SOPR (Rasio Keuntungan Output yang Dibelanjakan) adalah ukuran sederhana dari keuntungan atau kerugian yang direalisasikan ketika UTXO dibelanjakan. Dalam kasus ini, hanya UTXO yang dimiliki oleh LTH yang dipertimbangkan, yang memungkinkan kita untuk secara langsung menilai reaksi mereka terhadap kondisi pasar saat ini. Ketika indikator jatuh di bawah 1, itu berarti bahwa, rata-rata, BTC dijual dengan kerugian.

Meskipun rata-rata tahunan LTH SOPR tetap tinggi di 1.87, indikator tersebut baru saja jatuh kembali di bawah ambang 1, mencapai 0.88. Konfigurasi semacam itu belum terjadi sejak akhir pasar bearish 2023.

Secara historis, jenis pelepasan ini sering dikaitkan dengan tahap lanjutan dari pasar bearish, di mana bahkan pemegang yang paling tangguh mulai mengurangi eksposur mereka.

Akhir dari pasar bearish secara konsisten ditandai dengan SOPR bulanan mencapai rasio 0.5.

Ini menunjukkan bahwa LTH secara bertahap mulai menjual dengan kerugian, suatu perilaku yang mencerminkan meningkatnya tekanan pasar.

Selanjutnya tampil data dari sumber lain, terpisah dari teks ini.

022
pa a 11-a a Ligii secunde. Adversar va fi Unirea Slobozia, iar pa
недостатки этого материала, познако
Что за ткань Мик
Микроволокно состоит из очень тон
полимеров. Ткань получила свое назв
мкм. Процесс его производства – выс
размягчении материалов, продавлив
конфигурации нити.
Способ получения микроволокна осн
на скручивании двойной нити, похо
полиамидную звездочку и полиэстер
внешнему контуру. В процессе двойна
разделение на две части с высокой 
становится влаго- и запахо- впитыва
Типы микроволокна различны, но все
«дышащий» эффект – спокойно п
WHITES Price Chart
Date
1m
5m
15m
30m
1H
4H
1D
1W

Namun, tren ini belum sepenuhnya terbentuk. Jika kita melihat rata-rata bulanan, SOPR masih berada di 1.09, menunjukkan bahwa sebagian besar penjualan masih direalisasikan dengan keuntungan dalam jangka waktu yang lebih luas.

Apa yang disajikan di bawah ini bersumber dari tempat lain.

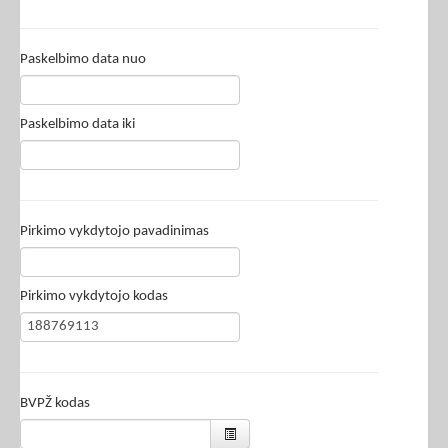
Paskelbimo data nuo
Paskelbimo data iki
Pirkimo vykdytojo pavadinimas
Pirkimo vykdytojo kodas
BVPŽ kodas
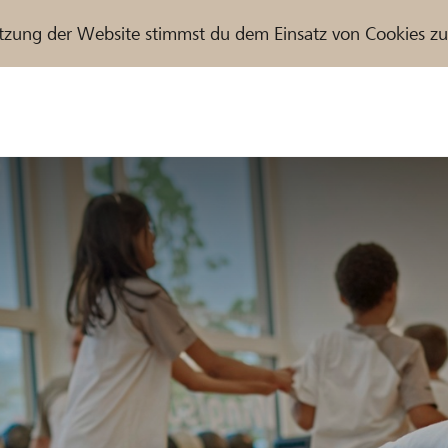
tzung der Website stimmst du dem Einsatz von Cookies z
r / Raiffeisenbank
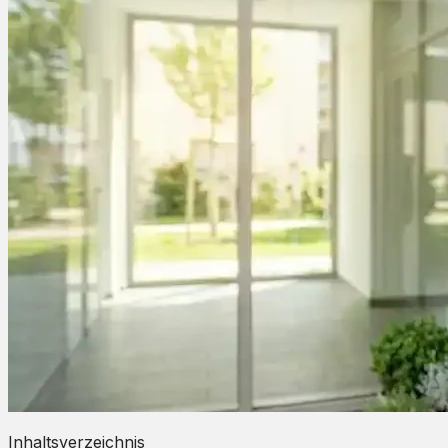
Inhaltsverzeichnis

Oleh karena itu, kita belum memasuki fase sejati dari kapitulasi LTH.

Sebaliknya, ini adalah tanda awal dari lemahnya sentimen yang bisa memudar jika pasar stabil atau mengintensif jika tekanan penjualan terus berlanjut.

Dengan demikian, sinyal-sinyal ini mewakili area penting yang perlu diwaspadai dalam beberapa minggu mendatang.